Parquet Courts went from relative obscurity to a buzz band of the moment during 2013, a transition that can all too often become the kiss of death for many who fail to come up with the goods under such scrutiny.
But the success of debut album ‘Light Up Gold’ – especially after it was re-released by acclaimed indie label What’s Your Rupture? – has created a certain anticipation when the Brooklyn four-piece come to town.
Manchester’s 900-capacity Academy 2 is the perfect sort of venue to host a doubleheader that also includes Leeds-based noise merchants Eagulls. It is a sort of no frills space, but one that ensures every shimmer of distorted reverb will rock its foundations thanks to the monstrous rigs found each side of the stage.
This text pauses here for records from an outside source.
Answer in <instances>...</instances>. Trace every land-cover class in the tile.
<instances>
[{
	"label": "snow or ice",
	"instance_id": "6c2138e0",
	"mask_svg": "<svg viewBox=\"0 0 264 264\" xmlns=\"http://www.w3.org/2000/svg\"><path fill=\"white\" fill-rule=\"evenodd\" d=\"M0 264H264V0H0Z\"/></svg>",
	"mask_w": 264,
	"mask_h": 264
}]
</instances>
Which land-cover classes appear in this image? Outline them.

Having themselves been on the receiving end of wholly positive press in recent months and a favourite with BBC 6Music stalwart Steve Lamacq, Eagulls create a racket that is enthralling and engaging, with a raw power that any young rock ‘n’ rollers in the UK would do well to take note of.
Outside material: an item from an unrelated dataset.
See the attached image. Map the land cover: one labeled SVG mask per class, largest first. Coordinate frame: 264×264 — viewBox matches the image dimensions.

Parquet Courts arrive on stage and bassist Sean Yeaton immediately jokes that he doesn’t know what city they are in – before some football-related on-stage chat confirms he is actually fully aware.
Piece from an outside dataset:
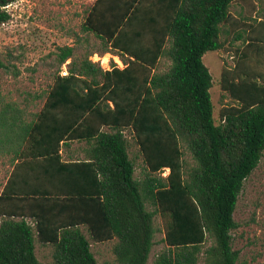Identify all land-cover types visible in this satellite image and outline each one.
I'll return each mask as SVG.
<instances>
[{"label":"trees","instance_id":"trees-1","mask_svg":"<svg viewBox=\"0 0 264 264\" xmlns=\"http://www.w3.org/2000/svg\"><path fill=\"white\" fill-rule=\"evenodd\" d=\"M14 1L0 0V26L11 19L6 7ZM234 1L96 0L83 29L127 67L105 71L91 54L77 60L73 47H59L60 67L71 60L68 74L55 77L33 121L17 103H0L1 152L31 157L39 168L43 160L51 172L57 164L74 177L67 198L35 200L34 225L28 215L2 220L0 264H46L36 256V240L53 247L54 264H97L91 241H115L118 264H147L157 213L170 220L167 251L155 264H198L209 236L215 244L205 264H239L234 214L264 154V88L223 70V91L235 104L223 108L216 124L213 78L203 62L223 48ZM163 57L172 66L157 73ZM127 131L147 168L143 181L135 178ZM68 142L85 143L87 159L61 162ZM183 145L197 162L188 173ZM48 202L51 213L69 220H48Z\"/></svg>","mask_w":264,"mask_h":264},{"label":"rangeland","instance_id":"rangeland-1","mask_svg":"<svg viewBox=\"0 0 264 264\" xmlns=\"http://www.w3.org/2000/svg\"><path fill=\"white\" fill-rule=\"evenodd\" d=\"M95 2L96 0H16L6 7L11 19L0 26V103H17L26 112L25 120L33 121L35 114L43 108L55 77L59 73L63 76L68 74L67 64L71 60L60 67L57 56L59 47H73L77 60L88 54L95 59L97 54L99 57L95 60L100 58V63L112 68L114 61L110 55L114 56L116 53L110 51L103 54L104 42L83 29L85 19ZM229 39L222 27L223 48L217 52H209L203 58L213 78L211 95L216 124H220L223 108L235 104L222 88L224 68L233 67L236 61L235 51L233 47H229ZM171 66L172 61L163 57L156 72L166 73ZM131 134L130 131L126 132L130 157L136 166L135 178L143 181L147 176V168L136 141L130 138ZM2 150L0 149V160L4 156V166L6 167V161L7 165H11L13 154L6 156ZM183 152L185 171L188 173L197 162L185 145ZM5 167L3 171L0 169V186L10 170ZM168 173L165 170L162 176L166 177ZM147 209L156 211V207L150 203H147ZM234 219L238 228L232 232V246L240 253L238 263L264 264V154L257 169L245 181ZM169 220V217L156 214L154 246L147 264H155L158 256L167 251L164 238ZM83 232L90 238L86 228H83ZM36 241L39 256L53 249L50 245H41ZM91 243L92 251L97 254L99 251H113L116 242ZM214 244V238L209 236L198 264H205V252Z\"/></svg>","mask_w":264,"mask_h":264},{"label":"crops","instance_id":"crops-1","mask_svg":"<svg viewBox=\"0 0 264 264\" xmlns=\"http://www.w3.org/2000/svg\"><path fill=\"white\" fill-rule=\"evenodd\" d=\"M223 29L230 38L229 47H233L236 54L233 67L227 66L224 70H236L234 72L241 81L249 79L264 88V0H235L230 7L229 20L223 24ZM130 138H133L132 134ZM77 143L68 142L67 145L61 147V162H76V160L87 159L85 154L88 146L85 143H78L77 146ZM5 154L6 156L9 155L8 153ZM3 161L4 156H1V171L5 167ZM5 163V168L10 170H8L0 186V197H2L0 201V223L8 214L15 219L28 215L30 216L27 219L28 222L34 225V216L38 212L37 208L33 207L36 203L35 200L51 199V196L59 199L67 198L66 194L70 191V183L73 182L74 177L63 173L57 164H55L54 172H51V165L48 164V168L45 170L43 160H41L39 168L36 164L37 161L31 157L21 158L14 154L11 165H7V161ZM46 211L48 220L51 218L52 220H69L67 216H60L55 212L51 213L49 202ZM35 246L36 256L40 262L54 264V249H51V252H43L39 256L37 243ZM94 255L97 264L117 263L113 251H99Z\"/></svg>","mask_w":264,"mask_h":264},{"label":"built area","instance_id":"built-area-1","mask_svg":"<svg viewBox=\"0 0 264 264\" xmlns=\"http://www.w3.org/2000/svg\"><path fill=\"white\" fill-rule=\"evenodd\" d=\"M110 55V54H108ZM114 61V63L112 64V68L110 67H105V65L103 63H100V58H98L97 60L96 57H99L97 54H95V59L94 57H90V60L95 63V64H98L103 70L105 71H112L113 69H125L127 67V62L123 59V57L116 53V55L112 56V54L110 55ZM104 65V66H103Z\"/></svg>","mask_w":264,"mask_h":264}]
</instances>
It’s a slightly reserved start to the set given that the Brooklyn quartet chooses to kick off with ‘She’s Rolling’ – one of the slowest numbers in their repertoire.
Although the opener and arguably the following track ‘Bodies Made of’ do not showcase the raucous punk sound that they have become most closely associated with, the audience members towards the front of the venue are already bouncing.
And things only escalate when Parquet Courts launch into the angular indie of songs like ‘Master of My Craft’ and ‘Borrowed Time. In the blink of an eye plastic pint pots are flying back and forth and dozens of the band’s most avid fans can be seen being catapulted around a frenzied circle pit.
The standard four-piece set-up is given a slight twist by the fact that Keaton takes centre stage, with interchangeable singers and guitarists Andrew Savage and Austin Brown either side of him – something that creates double the energy and occasionally feels like an onslaught as the pair simultaneously sneer down at the front rows.
Without doubt at their best when they go heavier, favourites like ‘Stoned and Starving’ and ‘You’ve Got Me Wondering Now’ crank up the atmosphere yet another gear. By now security guards are attempting pull crowd-surfers from the ruckus at every opportunity. There’s a feeling that if their current trajectory continues, it will be a while before these excitable gig-goers get another chance to see Parquet Courts in a venue of this size.
The set finishes in a completely different manner to which it began with ferocious renditions on ‘Light Up Gold’ and ‘Sunbathin’ Animal’. They snarl, spit and bark their way through the final number in a way that echos New York punk legends like The Ramones and also conjures more recent memories of the excitement that was spawned by earlier Strokes material.
Anyone pining for the days when the top 40 was littered with guitar bands a few years ago needs only take the example of Parquet Courts as a demonstration that digging a bit deeper can lead to some truly great rewards.